Köln – Mitten im „Deutschen“ Herbst 1977 dachten viele an einen Anschlag der RAF. Doch ausnahmsweise sorgten keine Links-Terroristen für Schlagzeilen: Das Feuer, das als bisher größte Brandkatastrophe Kölns nach dem Zweiten Weltkrieg gilt, war „nur“ auf fahrlässige Brandstiftung zurückzuführen. „Beispielsweise durch Rauchen oder offenes Feuer“, wie es in einem Bericht der Kölner Berufs-Feuerwehr hieß. Kein Terrorakt also, sondern Unachtsamkeit.

Sorge um Kollegen

Als am 20. Oktober 1977 das „Zentrale Ersatzteilelager“ der Kölner Ford-Werke an der Edsel-Ford-Straße in Merkenich in Flammen aufging, stand Erwin Klein in etwa 200 Metern Entfernung am Fühlinger See auf einem Hügel und hatte beim Anblick der riesigen schwarzen Rauchsäulen und explodierender Teile ein „beklemmendes Gefühl“.

Was ist mit den Kollegen, die in der 109 000 Quadratmeter großen Halle arbeiteten? Was wird aus ihren Arbeitsplätzen? „Keiner wusste, wie es weitergeht“, sagt Klein. Bernd Tuchen fuhr gerade über die Autobahn 61 in Richtung Köln und sah den Rauch schon von Weitem über der Stadt aufsteigen. Er erfuhr aus dem Radio, dass sein Arbeitsplatz gerade in akuter Gefahr war.

Bernd Tuchen

Zeitzeuge Bernd Tuchen.

Beide Zeitzeugen waren bei Ford beschäftigt und blieben es danach noch lange. Aber die Unsicherheit war am 20. Oktober 1977 groß. Erwin Klein, damals 28 Jahre alt und bei Ford Lkw-Fahrer, sollte an diesem Nachmittag in Merkenich Ersatzteile abholen.

Stattdessen beobachtete er drei, vier Stunden lang zusammen mit Kollegen, wie 250 Feuerwehr-Leute gegen das Inferno ankämpften. Bernd Tuchen, Mitarbeiter in der Werbe- und Verkaufsförderung im Ersatzteilelager, versuchte, an den Brandort zu gelangen, wurde aber von einem Polizisten weggeschickt. Er fuhr nach Hause und verfolgte die Katastrophe im Fernsehen.
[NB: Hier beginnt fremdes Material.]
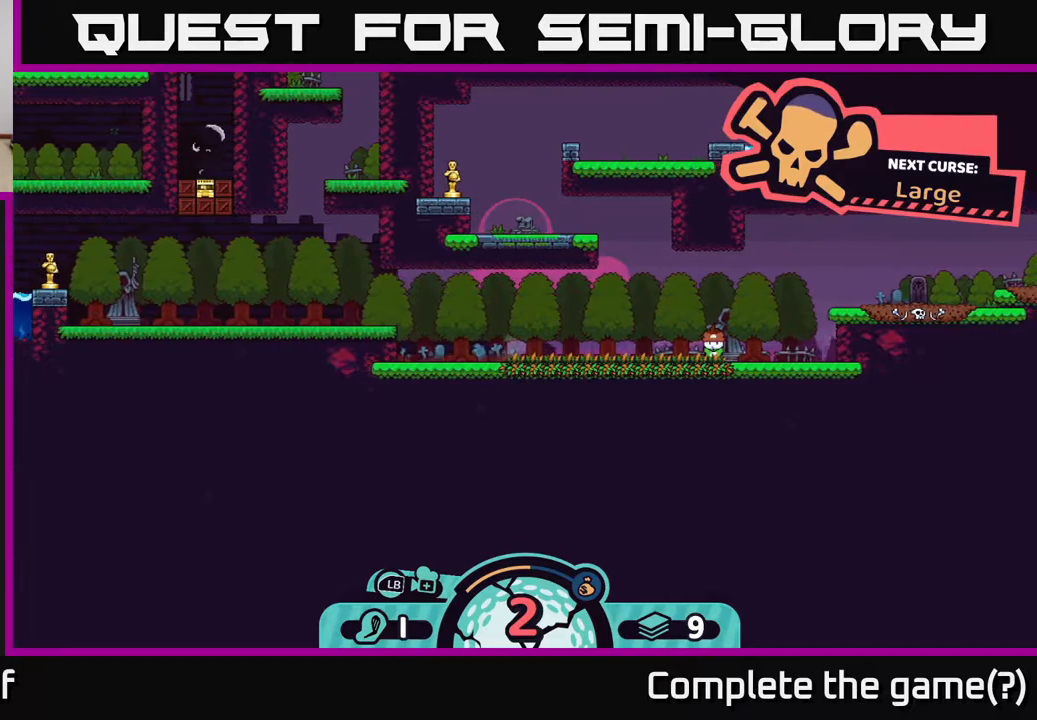
{"buttons": [], "left_stick": "center", "right_stick": "up", "events": [[17, "right_stick", "up-left"], [233, "right_stick", "up"]]}
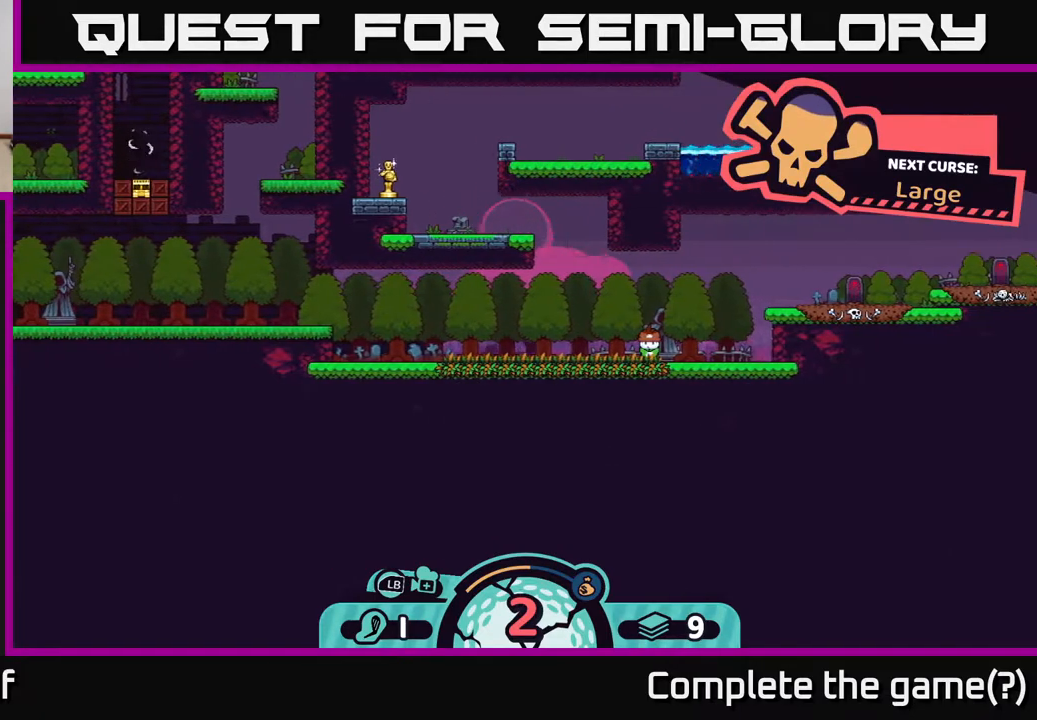
{"buttons": [], "left_stick": "up", "right_stick": "center", "events": [[33, "right_stick", "up-left"], [167, "right_stick", "center"], [433, "B", "down"], [467, "left_stick", "up"], [500, "B", "up"]]}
Schutt türmte sich meterhoch

Als die Feuerwehr nach Stunden die Gewalt des riesigen Brands gebrochen hatte, schien die Trümmerwüste grenzenlos zu sein: Meterhoch türmte sich der Schutt auf, die Reste des Daches hingen in Streifen zerrissen darüber.

Von den Ersatzteilen, die im Kölner Norden für Ford-Händler in Deutschland und ganz Europa vorgehalten wurden, war nichts mehr übrig geblieben. Der geschätzte Gesamtschaden laut Ford: 425 Millionen D-Mark. In anderen Quellen ist von 500 Millionen D-Mark Sachschaden die Rede. Dazu kamen etliche Millionen Verlust durch Umsatzeinbußen. Der Verursacher des Brandes konnte nie ermittelt werden.

„Es gab laute Explosionsgeräusche“

Um 14.35 Uhr rückte die Ford-Werkfeuerwehr aus, nachdem ein Sprinkler angesprungen war. Sechs Minuten später wurde die Kölner Berufsfeuerwehr zur Unterstützung angefordert. Am Ende waren neun Löschzüge der Berufsfeuerwehr, zwei Werkfeuerwehren, mehrere Löschgruppen der Freiwilligen Feuerwehr und einige Einheiten der Katastrophen-Hilfsdienste im Einsatz. Eine halbe Stunde lang konnten die Brandbekämpfer innerhalb der Halle löschen, dann folgte der überstürzte Rückzug ins Freie.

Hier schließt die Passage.